This week Palestinians hailed a UN Human Rights Council decision to investigate the possible war crimes that Israel committed during its 11-day aggression against Gaza earlier this month.
On Thursday, during a meeting on Gaza tabled upon the joint request of the missions of Palestine and Pakistan, the latter being the coordinator for the Organisation of Islamic Cooperation (OIC), UN Human Rights Commissioner Michelle Bachelet told the council that the Israeli attacks on Gaza during its conflict with Hamas could amount to war crimes.
Israel rejected the resolution of the UN Human Rights Council despite the fact that the mandate of the independent investigation covers the whole range of the confrontation, including the Hamas missiles against Israel.
“It is expected that Israel will reject the independent investigation simply because it will reveal the Israeli barbarism and the impact of the Israeli aggression on the Palestinian people in Gaza,” commented Tahir Ashrafi, advisor to the Pakistani prime minister on the Middle East.
Speaking on the phone from Islamabad hours after the UN Human Rights Council resolution was passed at the Geneva headquarters, Ashrafi said that Pakistan is “committed to continue to do all the work necessary” not just in Geneva but also in New York, at the headquarters of the UN, to get the world to condemn Israel for its “crimes in Gaza.”
“We believe we have the full support of the OIC and the leading countries there to keep up our work to reveal Israeli crimes,” Ashrafi said.

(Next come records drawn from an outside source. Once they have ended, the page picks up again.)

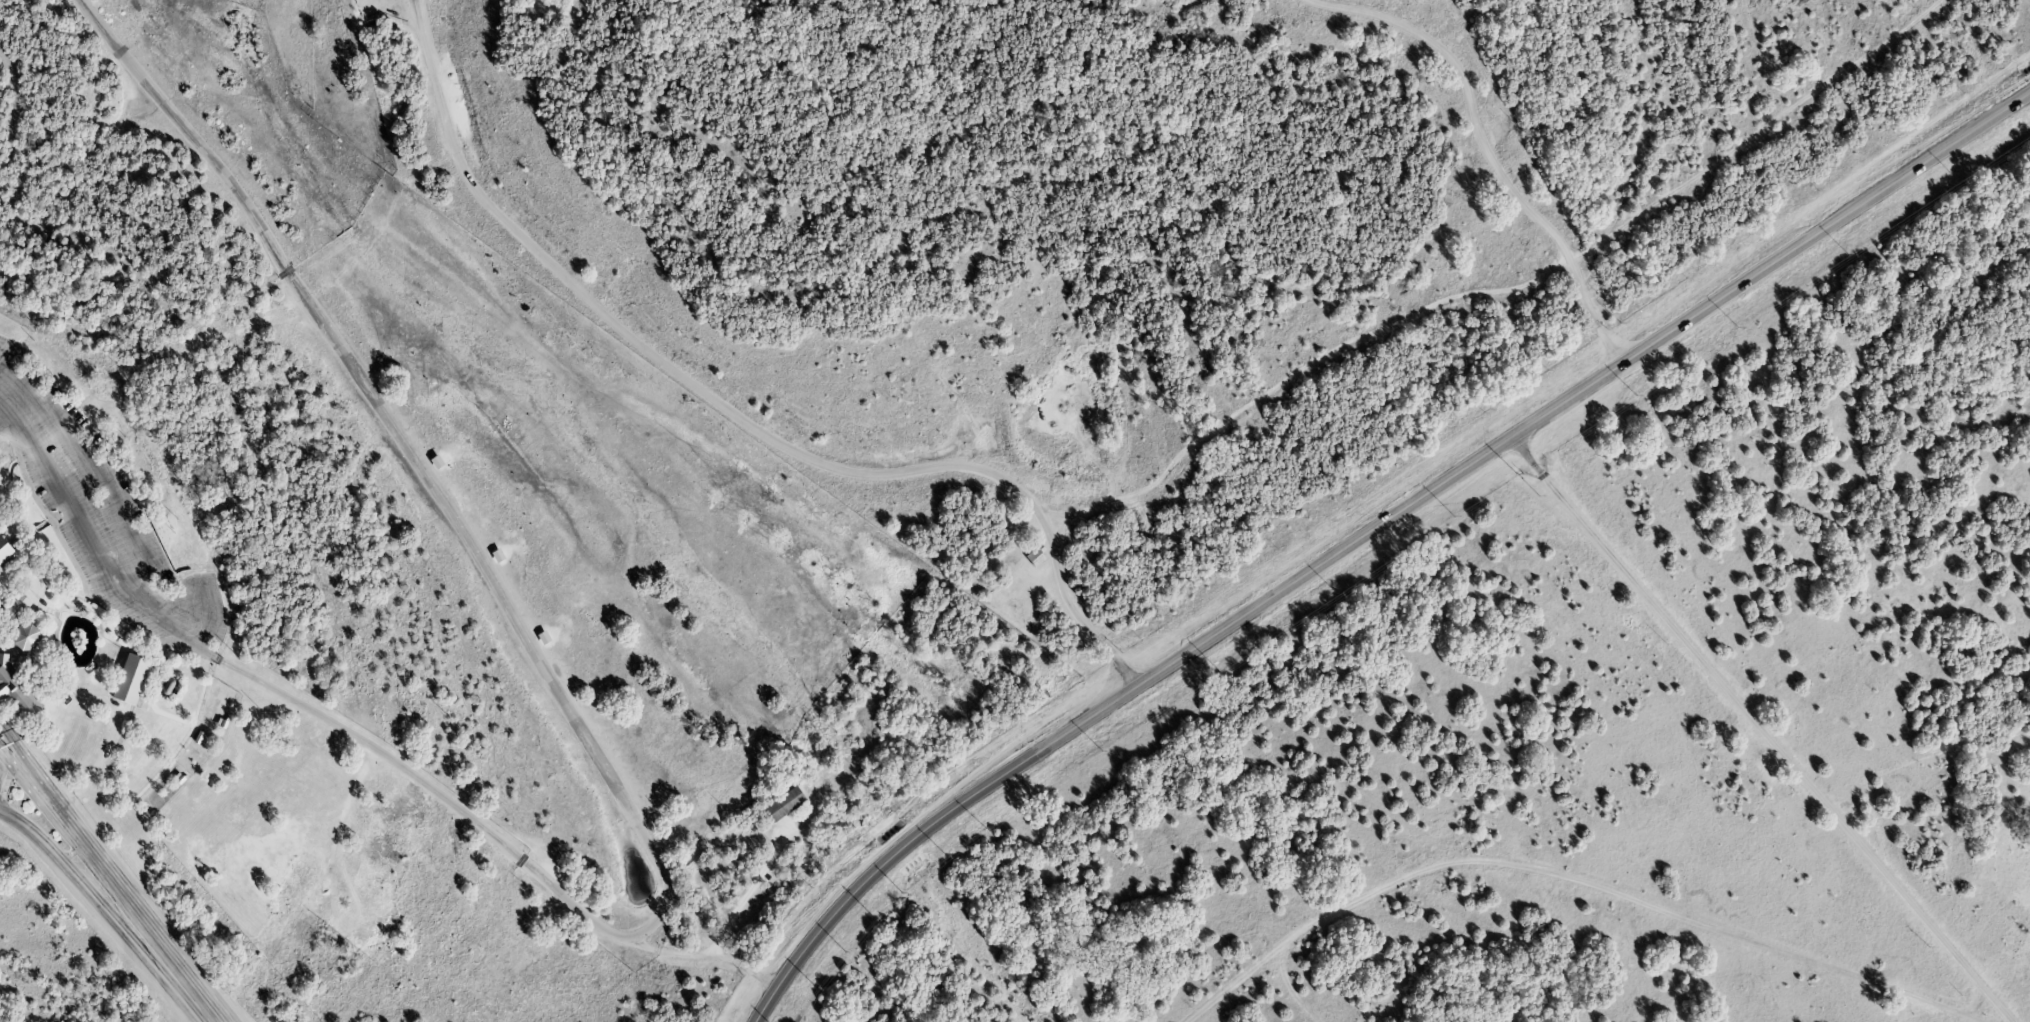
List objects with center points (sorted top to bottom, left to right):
road: (1490, 155)
road: (1503, 289)
road: (9, 394)
road: (731, 415)
road: (101, 474)
parking lot: (99, 510)
road: (1370, 532)
building: (9, 549)
building: (14, 608)
road: (208, 618)
building: (26, 636)
building: (129, 679)
building: (17, 694)
road: (1759, 730)
road: (8, 759)
road: (49, 795)
building: (788, 801)
road: (627, 812)
road: (747, 891)
road: (105, 903)
road: (699, 956)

He added that Pakistan is going to be working with member states of the OIC to hold Israeli officials accountable before the International Criminal Court.

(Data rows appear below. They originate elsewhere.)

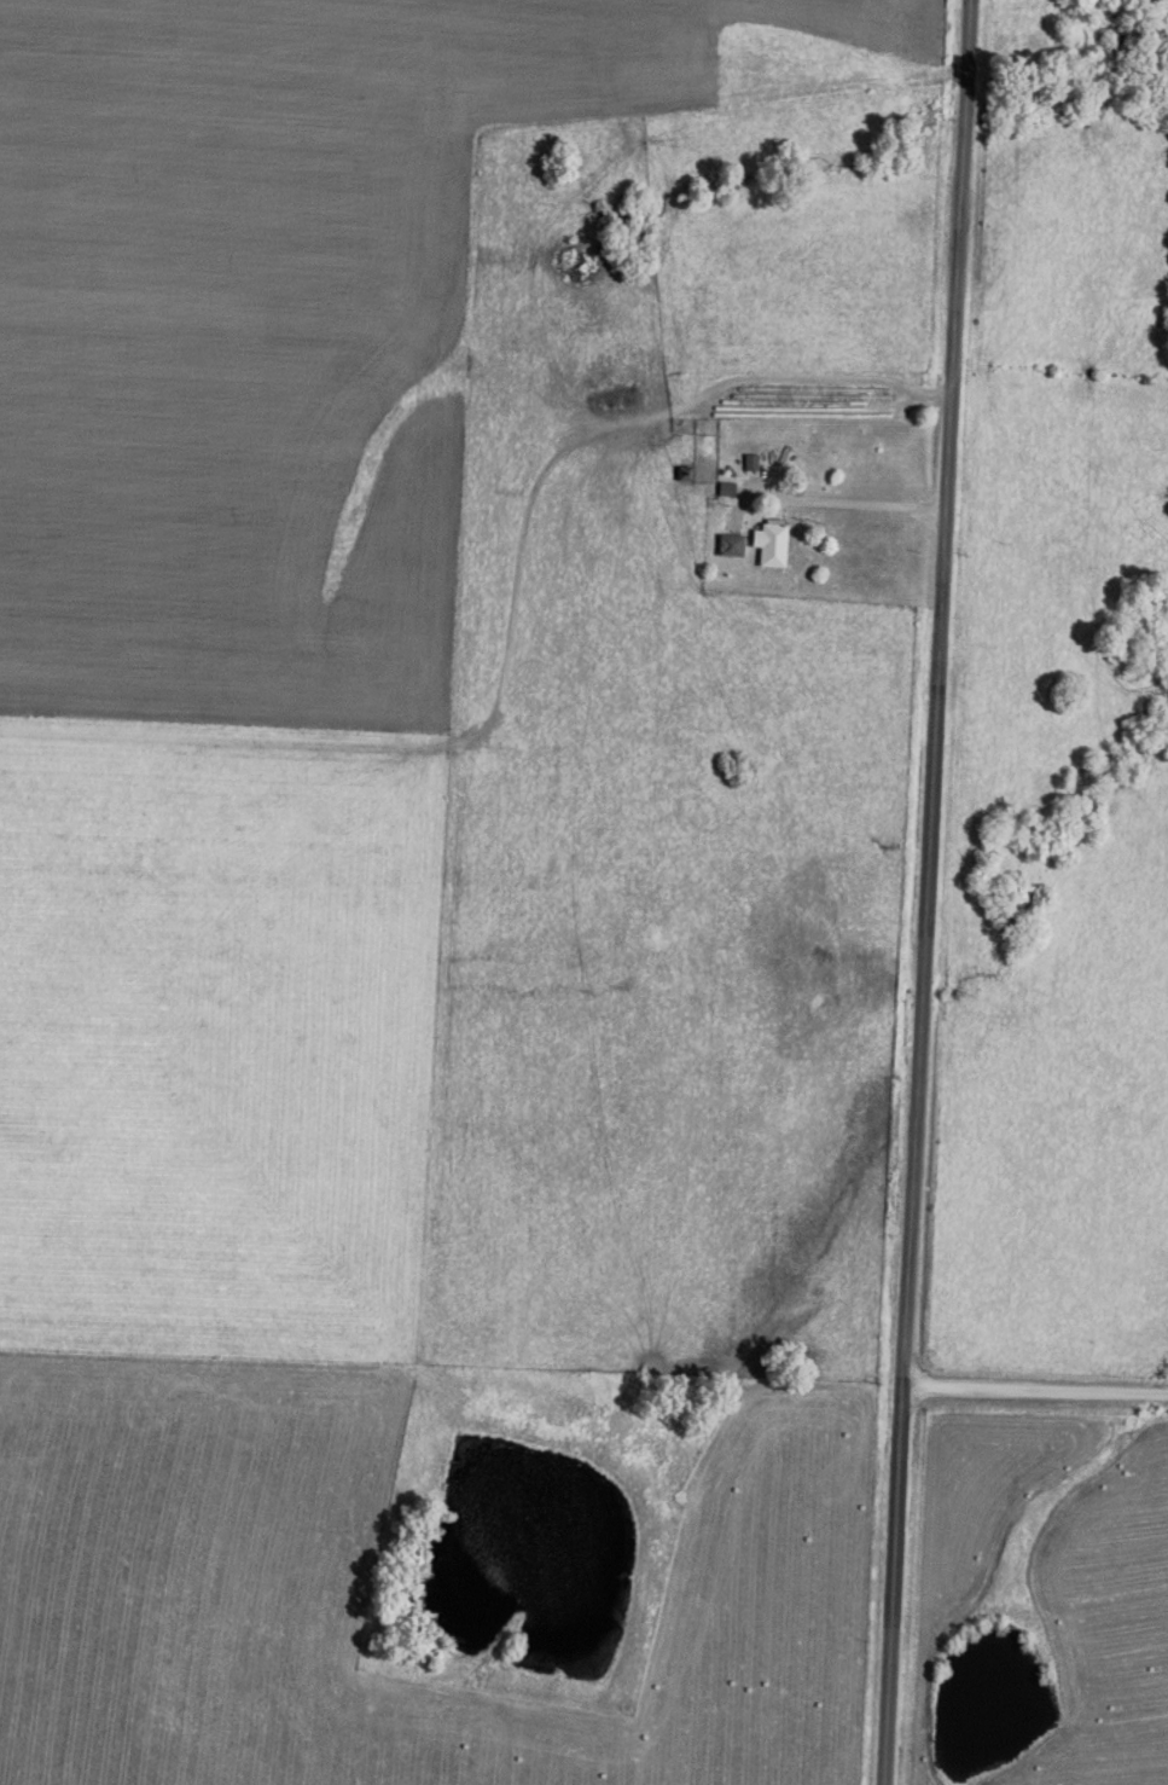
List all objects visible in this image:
road: (678, 402)
building: (726, 487)
road: (801, 498)
building: (772, 542)
building: (731, 544)
road: (401, 822)
road: (927, 892)
road: (1036, 1391)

“Our Palestinian brothers suffered so much and had it not been for the excellent work that Egypt did when it managed to secure a ceasefire they could have suffered a lot more. Gaza had come under devastating attacks,” he said.
“We support the remarkable work that Egypt did to end the war on Gaza and we will do everything we can to help Egypt with its appeal for the reconstruction of Gaza,” Ashrafi added.

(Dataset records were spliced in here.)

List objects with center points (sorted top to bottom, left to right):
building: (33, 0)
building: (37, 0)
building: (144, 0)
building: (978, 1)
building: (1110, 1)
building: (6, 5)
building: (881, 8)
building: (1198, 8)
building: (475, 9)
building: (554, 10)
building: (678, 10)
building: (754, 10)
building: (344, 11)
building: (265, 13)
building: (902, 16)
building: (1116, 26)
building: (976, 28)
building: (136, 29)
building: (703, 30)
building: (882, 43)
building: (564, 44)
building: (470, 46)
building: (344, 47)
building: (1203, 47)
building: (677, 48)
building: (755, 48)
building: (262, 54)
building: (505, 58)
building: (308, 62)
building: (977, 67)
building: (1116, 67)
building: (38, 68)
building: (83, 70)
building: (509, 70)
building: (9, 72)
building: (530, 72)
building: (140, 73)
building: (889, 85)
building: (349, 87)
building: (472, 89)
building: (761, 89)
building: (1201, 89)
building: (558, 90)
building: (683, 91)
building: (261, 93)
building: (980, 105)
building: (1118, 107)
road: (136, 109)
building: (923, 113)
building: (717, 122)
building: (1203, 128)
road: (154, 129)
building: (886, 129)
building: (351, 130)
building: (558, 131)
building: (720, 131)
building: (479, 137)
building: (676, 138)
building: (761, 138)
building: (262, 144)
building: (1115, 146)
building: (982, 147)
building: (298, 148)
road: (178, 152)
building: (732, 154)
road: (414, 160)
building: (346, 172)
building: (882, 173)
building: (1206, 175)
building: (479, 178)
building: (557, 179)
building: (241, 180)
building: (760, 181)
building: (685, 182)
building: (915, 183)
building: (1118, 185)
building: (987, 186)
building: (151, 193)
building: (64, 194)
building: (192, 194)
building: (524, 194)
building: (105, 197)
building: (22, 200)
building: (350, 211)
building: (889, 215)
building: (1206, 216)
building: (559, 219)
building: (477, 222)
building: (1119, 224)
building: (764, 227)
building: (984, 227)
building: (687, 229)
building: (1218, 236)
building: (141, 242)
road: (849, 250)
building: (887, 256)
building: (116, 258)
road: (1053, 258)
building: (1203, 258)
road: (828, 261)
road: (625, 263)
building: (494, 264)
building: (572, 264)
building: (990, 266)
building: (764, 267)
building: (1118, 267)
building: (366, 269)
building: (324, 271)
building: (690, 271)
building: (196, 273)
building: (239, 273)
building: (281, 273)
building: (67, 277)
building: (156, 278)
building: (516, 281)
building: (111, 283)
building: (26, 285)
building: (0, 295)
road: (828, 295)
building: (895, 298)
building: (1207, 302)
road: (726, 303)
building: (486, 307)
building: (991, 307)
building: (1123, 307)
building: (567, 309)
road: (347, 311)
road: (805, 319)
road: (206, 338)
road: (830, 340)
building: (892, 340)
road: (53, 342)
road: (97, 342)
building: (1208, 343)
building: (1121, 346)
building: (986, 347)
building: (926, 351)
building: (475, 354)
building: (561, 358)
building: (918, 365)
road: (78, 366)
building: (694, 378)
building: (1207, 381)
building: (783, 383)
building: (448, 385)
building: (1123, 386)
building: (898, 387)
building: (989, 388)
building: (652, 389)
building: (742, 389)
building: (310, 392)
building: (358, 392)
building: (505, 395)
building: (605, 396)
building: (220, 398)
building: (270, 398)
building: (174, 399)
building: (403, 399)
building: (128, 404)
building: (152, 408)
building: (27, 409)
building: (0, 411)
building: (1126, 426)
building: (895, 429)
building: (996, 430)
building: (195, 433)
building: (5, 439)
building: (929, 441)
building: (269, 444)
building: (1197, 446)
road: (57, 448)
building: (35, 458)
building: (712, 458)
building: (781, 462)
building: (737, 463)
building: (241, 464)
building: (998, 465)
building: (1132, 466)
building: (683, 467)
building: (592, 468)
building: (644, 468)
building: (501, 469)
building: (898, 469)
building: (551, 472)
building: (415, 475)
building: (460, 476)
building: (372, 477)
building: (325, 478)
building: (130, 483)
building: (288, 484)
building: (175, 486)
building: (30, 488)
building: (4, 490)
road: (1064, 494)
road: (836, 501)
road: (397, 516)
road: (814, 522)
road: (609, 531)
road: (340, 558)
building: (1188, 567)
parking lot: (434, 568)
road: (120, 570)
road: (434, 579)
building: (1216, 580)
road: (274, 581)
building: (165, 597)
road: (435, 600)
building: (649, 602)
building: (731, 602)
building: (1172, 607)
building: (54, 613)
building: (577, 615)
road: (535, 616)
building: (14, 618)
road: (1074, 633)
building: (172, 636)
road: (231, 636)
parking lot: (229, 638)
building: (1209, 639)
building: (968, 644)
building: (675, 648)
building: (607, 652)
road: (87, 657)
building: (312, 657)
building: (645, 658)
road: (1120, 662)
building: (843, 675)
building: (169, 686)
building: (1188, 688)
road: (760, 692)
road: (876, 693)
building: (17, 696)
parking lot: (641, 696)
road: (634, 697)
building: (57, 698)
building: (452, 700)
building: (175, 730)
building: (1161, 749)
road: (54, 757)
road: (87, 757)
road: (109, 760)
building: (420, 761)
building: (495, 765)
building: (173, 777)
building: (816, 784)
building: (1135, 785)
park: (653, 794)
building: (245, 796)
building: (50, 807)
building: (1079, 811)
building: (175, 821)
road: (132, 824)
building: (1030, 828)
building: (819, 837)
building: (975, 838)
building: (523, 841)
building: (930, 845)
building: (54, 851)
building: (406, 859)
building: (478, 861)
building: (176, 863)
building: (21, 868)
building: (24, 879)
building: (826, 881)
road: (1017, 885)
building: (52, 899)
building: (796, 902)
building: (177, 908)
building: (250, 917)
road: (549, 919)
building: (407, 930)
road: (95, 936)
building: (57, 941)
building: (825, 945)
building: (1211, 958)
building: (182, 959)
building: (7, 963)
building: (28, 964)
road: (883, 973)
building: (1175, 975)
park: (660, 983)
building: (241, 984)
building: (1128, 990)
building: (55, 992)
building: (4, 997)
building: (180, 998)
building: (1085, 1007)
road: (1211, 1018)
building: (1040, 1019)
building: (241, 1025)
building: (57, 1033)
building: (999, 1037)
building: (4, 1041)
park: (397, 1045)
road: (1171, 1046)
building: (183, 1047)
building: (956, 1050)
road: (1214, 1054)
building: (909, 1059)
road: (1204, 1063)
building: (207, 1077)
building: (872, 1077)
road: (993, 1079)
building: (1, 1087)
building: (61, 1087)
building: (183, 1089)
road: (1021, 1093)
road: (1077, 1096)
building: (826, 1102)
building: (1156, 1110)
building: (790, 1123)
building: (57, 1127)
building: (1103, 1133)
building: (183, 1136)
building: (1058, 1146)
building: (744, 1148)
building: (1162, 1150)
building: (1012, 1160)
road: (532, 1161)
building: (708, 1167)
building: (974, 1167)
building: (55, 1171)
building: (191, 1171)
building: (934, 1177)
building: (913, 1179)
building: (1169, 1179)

Last week, Pakistani Prime Minister Imran Khan called President Abdel-Fattah El-Sisi to discuss developments in Gaza. According to a statement by the presidential press office, Khan condemned the Israeli aggression and praised Egypt for securing a ceasefire. Khan also said that his country is fully behind the right of Palestinians to secure an end to the Israeli aggression and Israeli occupation of territories seized in 1967.
According to Ashrafi, who is also the chief of the Pakistani Ulama Council, Pakistan and Egypt will be coordinating their diplomatic motions both through the OIC “along with other keen member states,” and bilaterally “at a time where the bilateral relations between our two countries are getting stronger.”
Late last week, Egypt and Pakistan started their joint air defence exercise Sky Guardians 1. The exercises that started on Thursday were scheduled to last for five days in Egypt.
“Our military cooperation is only one element of an otherwise expanding cooperation that covers a wide range of economic and cultural issues,” Ashrafi said.
In February, Pakistani Foreign Minister Makhdoom Shah Mahmood Quershi visited Egypt to meet President El-Sisi and discuss upgrading cooperation between Cairo and Pakistan.
“We are also expecting Egyptian Foreign Minister Sameh Shoukry to visit Islamabad sometime around June,” Ashrafi said. He added that the exchange of the official visits and calls comes in parallel with the expected expansion of trade, investment, and cultural cooperation.
“We already have several leading Egyptian companies that work in Pakistan and we are looking for more bilateral cooperation,” he said.
According to Ashrafi, the “great cooperation with Al-Azhar and its Grand Imam Sheikh Ahmed El-Tayyeb” remains one of the most important elements of bilateral Pakistani-Egyptian relations. “We have so many students who go to Egypt, particularly to Al-Azhar, to study there – both Arabic and Islamic studies,” he said. “And we also receive teachers from Al-Azhar who work in Pakistan and we are currently working on opening a centre for Al-Azhar in Pakistan to allow many more students to benefit from what it has to offer,” he added.
Egypt and Pakistan, Ashrafi said, are “two important Muslim countries that have a lot of work to do together to serve the interests of their populations and the wider Muslim world; there is a strong will on both sides to upgrade this cooperation, for sure,” he added.